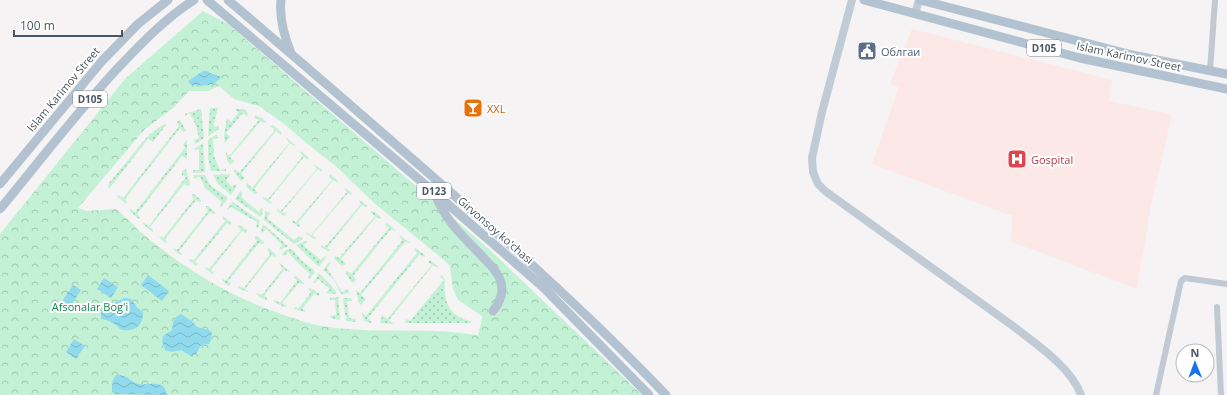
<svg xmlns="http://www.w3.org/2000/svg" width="1227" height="395" font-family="'Open Sans',sans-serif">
<defs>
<pattern id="grass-dots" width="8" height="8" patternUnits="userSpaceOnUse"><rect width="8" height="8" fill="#c3f1d5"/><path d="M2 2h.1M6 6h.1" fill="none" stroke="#a0c6b0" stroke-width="1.8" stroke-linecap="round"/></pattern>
<pattern id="forest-crowns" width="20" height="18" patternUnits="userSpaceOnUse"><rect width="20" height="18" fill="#c3f1d5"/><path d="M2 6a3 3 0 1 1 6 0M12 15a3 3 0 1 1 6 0" fill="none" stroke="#a0c6b0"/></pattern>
<pattern id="water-waves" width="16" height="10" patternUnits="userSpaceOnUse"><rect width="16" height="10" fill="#90daee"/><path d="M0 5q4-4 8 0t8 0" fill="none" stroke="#78b4c4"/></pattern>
</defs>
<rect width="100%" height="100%" fill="#f5f3f3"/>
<path fill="#fce8e6" d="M 912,29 L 1112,80 L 1109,101 L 1170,114 L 1171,119 L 1151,205 L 1137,289 L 1010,241 L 1013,216 L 872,164 L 899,87 L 890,84 Z"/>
<path fill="url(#grass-dots)" d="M 210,108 L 218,108 L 213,127 L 219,126 L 219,129 L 208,136 Z
M 201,109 L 204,138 L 195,144 L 194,140 L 199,138 L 196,126 L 190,113 L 185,116 L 185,114 Z
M 235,109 L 244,109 L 248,113 L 247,116 L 243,113 L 226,133 L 230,137 L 225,143 L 224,135 L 227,118 L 231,122 L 238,113 Z
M 255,115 L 263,119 L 266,122 L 264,123 L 261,121 L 230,157 L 234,161 L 230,165 L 227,160 L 226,152 L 229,156 L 259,120 L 255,118 Z
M 180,120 L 186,131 L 183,132 L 180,128 L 125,199 L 127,202 L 126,204 L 117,196 L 118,195 L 123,198 L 179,126 L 177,122 Z
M 164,124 L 166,125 L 153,142 L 148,139 L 109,189 L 108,185 L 110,182 L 146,138 L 153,132 Z
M 273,125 L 281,132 L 281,135 L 276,131 L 241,174 L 245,178 L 241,181 L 234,172 L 235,169 L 239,173 L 275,130 L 270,126 Z
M 217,134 L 218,138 L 213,139 L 214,156 L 220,170 L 226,169 L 226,171 L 211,171 L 208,158 L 208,140 Z
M 286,138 L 287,138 L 295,145 L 295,146 L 290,143 L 254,189 L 258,193 L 255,194 L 246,187 L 247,183 L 252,188 L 289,143 Z
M 187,140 L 187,159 L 182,156 L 137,214 L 140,217 L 139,219 L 130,211 L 131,209 L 135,212 L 136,211 L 185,148 L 183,144 Z
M 203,143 L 205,172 L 193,173 L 193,170 L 199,170 L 199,149 L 194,150 L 194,149 Z
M 301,151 L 308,157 L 309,160 L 304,157 L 269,200 L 272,203 L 271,204 L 263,199 L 263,197 L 268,199 L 303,156 L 300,153 Z
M 313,164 L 321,169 L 322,172 L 318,169 L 282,212 L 286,214 L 284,216 L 277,211 L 277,209 L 281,211 L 317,169 Z
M 186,169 L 190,185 L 188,186 L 184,184 L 150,227 L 153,230 L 153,232 L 143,224 L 143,222 L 149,226 L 186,177 L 182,175 L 182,171 Z
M 229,174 L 230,176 L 226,180 L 232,187 L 236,184 L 237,186 L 231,195 L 218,184 L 213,175 Z
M 330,174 L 337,180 L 338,183 L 333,180 L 298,223 L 301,225 L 299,227 L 292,222 L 292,220 L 296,222 L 332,180 L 329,176 Z
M 194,175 L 205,175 L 210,185 L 228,198 L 221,207 L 220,206 L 222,202 L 205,188 L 200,177 L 194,178 Z
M 343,187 L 351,192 L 352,195 L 348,193 L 312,235 L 316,238 L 314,239 L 307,234 L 306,232 L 311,235 L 347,192 Z
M 241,190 L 242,198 L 259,212 L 261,208 L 263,209 L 261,217 L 235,199 Z
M 192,194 L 194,194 L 201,200 L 201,202 L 199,202 L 196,200 L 165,239 L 167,242 L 165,243 L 159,237 L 160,236 L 163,238 L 194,199 L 192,196 Z
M 358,199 L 366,205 L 367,207 L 362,205 L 327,248 L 330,250 L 328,251 L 321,247 L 321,245 L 325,247 L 361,204 Z
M 233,202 L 260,221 L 258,228 L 256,227 L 257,222 L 231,207 L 228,210 L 227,209 Z
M 206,206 L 208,206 L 215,212 L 215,213 L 213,214 L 210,212 L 179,251 L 182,254 L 180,255 L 173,249 L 174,248 L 177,250 L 208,211 L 206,208 Z
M 265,211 L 270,213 L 267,218 L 294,240 L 299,236 L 303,239 L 294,244 L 264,220 Z
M 371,211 L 375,212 L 381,217 L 381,219 L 376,217 L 341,259 L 346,264 L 342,266 L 334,259 L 335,256 L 339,258 L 375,216 L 371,213 Z
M 223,216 L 231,223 L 232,224 L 229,225 L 227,223 L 195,262 L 198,264 L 196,266 L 189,260 L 190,259 L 194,260 L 225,221 L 223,219 Z
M 387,223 L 396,230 L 395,231 L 391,229 L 353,276 L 356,280 L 352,283 L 345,272 L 347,271 L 351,274 L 389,228 L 385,224 Z
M 263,224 L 288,246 L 280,250 L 279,249 L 282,245 L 266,229 L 262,233 L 261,232 Z
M 238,225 L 240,225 L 247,231 L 247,232 L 245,233 L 242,231 L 211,270 L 214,273 L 212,274 L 205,268 L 206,267 L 209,269 L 241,230 L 238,227 Z
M 399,235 L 401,236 L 410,243 L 405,242 L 361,295 L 366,299 L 361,305 L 359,303 L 356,290 L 360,293 L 402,241 Z
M 255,236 L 257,236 L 264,242 L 264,244 L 262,244 L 259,243 L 228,281 L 231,284 L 228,286 L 222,280 L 223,279 L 226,280 L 257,241 L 255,239 Z
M 306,241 L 306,242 L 304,246 L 321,260 L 325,256 L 326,257 L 319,267 L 296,245 Z
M 269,248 L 276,255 L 276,256 L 274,257 L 272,255 L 245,289 L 248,291 L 248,292 L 238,288 L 239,286 L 244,288 L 270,254 L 267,249 Z
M 415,248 L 425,255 L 425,257 L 419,255 L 368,318 L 372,322 L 371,323 L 364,321 L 362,313 L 366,316 L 417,253 L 414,249 Z
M 292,249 L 302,261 L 314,270 L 315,272 L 309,279 L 308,277 L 310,274 L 299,264 L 288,252 L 284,256 L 282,254 L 286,250 Z
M 430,260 L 438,266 L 439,268 L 433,265 L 389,320 L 394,324 L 380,323 L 382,315 L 387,319 L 432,265 L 428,262 Z
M 329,262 L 331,263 L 327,268 L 342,292 L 348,289 L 350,295 L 349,293 L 341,294 L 334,280 L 323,270 Z
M 280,263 L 290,272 L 284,270 L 264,296 L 267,298 L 267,300 L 259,297 L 256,293 L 262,295 L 283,268 L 279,264 Z
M 319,273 L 330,284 L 336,292 L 336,294 L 326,293 L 330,289 L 318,279 L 315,283 L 314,282 Z
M 441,275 L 445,279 C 443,299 448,317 471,321 L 471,323 L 405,323 L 406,319 L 410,321 L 444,280 L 440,277 Z
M 296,276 L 304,283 L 303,284 L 299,283 L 282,303 L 287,306 L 285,307 L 275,303 L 274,301 L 275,300 L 280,303 L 297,281 L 294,277 Z
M 310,288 L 320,294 L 319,296 L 314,294 L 302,309 L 306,311 L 305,312 L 294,309 L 294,307 L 299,308 L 311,292 L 308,289 Z
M 338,297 L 340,320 L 331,318 L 330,316 L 336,315 L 335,300 L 330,300 L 330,298 Z
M 343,298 L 351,298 L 352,301 L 347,301 L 349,318 L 356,319 L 356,322 L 346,321 Z"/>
<path fill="url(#forest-crowns)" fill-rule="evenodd" d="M 203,11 L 228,24 L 490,250 L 642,395 L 0,395 L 0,234 L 125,79 ZM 219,86 L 234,99 L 259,106 L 283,123 L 304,141 L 339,169 L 373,202 L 444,260 L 450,266 L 453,289 L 458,300 L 482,316 L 482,319 L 478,335 C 464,334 451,331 436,331 C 400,330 364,332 327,327 C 311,325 296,319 281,314 C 226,295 182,267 138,230 L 133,224 L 116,209 L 87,211 L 78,208 L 144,130 L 173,108 L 189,91 L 208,91 Z"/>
<path fill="url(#water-waves)" d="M 203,71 L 208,71 L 210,73 L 221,77 C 214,87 203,86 191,85 L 188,81 Z
M 148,275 L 169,291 L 162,301 L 141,285 Z
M 104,278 L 118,287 L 111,298 L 97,289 Z
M 73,285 L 81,290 L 69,308 L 61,303 Z
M 124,298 C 134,298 132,302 138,308 C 140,310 142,311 143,313 C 143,327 133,333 120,329 C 115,323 108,320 101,319 L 101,306 L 112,304 Z
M 181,314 L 193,322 L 197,327 L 209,330 L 212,333 L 211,340 L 209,344 C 197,345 202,346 196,354 L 191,356 L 181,350 L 172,352 L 165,350 L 162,341 L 163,336 L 172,330 C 173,322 173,318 181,314 Z
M 74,339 L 85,346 L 76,359 L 66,352 Z
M 116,375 C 130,375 129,382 139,384 C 150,386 164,378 167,395 L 115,394 L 112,390 C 112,384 112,380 116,375 Z"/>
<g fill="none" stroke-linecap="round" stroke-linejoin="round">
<path stroke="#c1cad2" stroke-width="6" d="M 1210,71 L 1215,0
M 1217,307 L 1221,395
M 1156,395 L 1181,281 L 1185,278 L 1227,284"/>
<path stroke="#c1cbd6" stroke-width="8" d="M 852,0 L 822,112 L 812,158 L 813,172 L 818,184 L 825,191 L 1013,326 C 1036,344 1071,367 1081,395
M 915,14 L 919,0"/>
<path stroke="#b3c2d1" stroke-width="9" d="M 207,0 L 435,193 L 543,287 L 649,395
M 228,0 C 287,50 345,100 402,150 C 493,229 583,308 666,395
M 281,0 C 279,19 284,36 291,53
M 864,0 L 1080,58 L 1227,89
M 920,0 L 1132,55 L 1227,74
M 0,184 L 102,61 L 138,24 L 168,0
M 435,194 C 444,218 461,235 479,253 C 485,260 495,268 499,277 C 505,289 501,301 493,311
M 0,209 C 38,163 75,115 115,71 C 139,46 164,19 194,0"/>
</g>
<defs>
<g id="civic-square" transform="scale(1)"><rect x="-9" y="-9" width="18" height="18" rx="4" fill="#5c6f8a" stroke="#fff"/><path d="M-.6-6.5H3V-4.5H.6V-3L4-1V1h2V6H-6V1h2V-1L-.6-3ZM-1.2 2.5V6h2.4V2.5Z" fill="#fff"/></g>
<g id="bar-square" transform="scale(1)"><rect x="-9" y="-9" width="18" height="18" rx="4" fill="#e8710a" stroke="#fff"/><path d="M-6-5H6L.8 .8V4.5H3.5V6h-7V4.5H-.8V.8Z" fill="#fff"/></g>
<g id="hospital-square" transform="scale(1)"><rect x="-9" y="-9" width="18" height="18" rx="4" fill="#e0444e" stroke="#fff"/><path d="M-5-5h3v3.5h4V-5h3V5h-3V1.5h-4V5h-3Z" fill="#fff"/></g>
</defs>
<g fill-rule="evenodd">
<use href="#civic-square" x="867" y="51"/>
<use href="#bar-square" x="473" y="108"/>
<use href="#hospital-square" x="1017" y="159"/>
</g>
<g text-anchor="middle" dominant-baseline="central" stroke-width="4" stroke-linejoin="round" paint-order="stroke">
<g fill="#fff" stroke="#808990" stroke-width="1">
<rect x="1027" y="40" width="34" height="16" rx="3"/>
<rect x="73" y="91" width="34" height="16" rx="3"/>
<rect x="417" y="183" width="34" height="16" rx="3"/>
</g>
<g font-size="10" font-weight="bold" fill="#4a5661">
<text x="1044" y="48">D105</text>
<text x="90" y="99">D105</text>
<text x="434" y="191">D123</text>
</g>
<g font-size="11" fill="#4e5e75" stroke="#fff" text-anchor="start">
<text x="881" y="51">Облгаи</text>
</g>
<g font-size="11" fill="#4a5661" stroke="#fff">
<text transform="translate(1129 56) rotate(12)">Islam Karimov Street</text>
<text transform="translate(63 89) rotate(-50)">Islam Karimov Street</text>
<text transform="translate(496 230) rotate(41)">Girvonsoy koʻchasi</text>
</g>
<g font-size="11" fill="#c56008" stroke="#fff" text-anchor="start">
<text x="487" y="108">XXL</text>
</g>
<g font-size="11" fill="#be3a42" stroke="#fff" text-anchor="start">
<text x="1031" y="159">Gospital</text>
</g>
<g font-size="11" fill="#17864f" stroke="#fff">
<text x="90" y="306">Afsonalar Bog'i</text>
</g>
</g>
<g transform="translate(1195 363) rotate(359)"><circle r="19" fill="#ffffff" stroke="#b7bbc0"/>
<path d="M0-3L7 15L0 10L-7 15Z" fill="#1a73e8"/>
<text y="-6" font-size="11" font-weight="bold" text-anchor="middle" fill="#4a5661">N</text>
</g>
<path d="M14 30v6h108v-6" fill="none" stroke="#4a5661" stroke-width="2"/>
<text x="20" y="30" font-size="12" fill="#4a5661" stroke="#ffffff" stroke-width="3" paint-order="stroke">100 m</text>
</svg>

* _Exercise details_
Only the number should be given: how many lines in the entries above contain the string "bold"?

* _Answer space_
2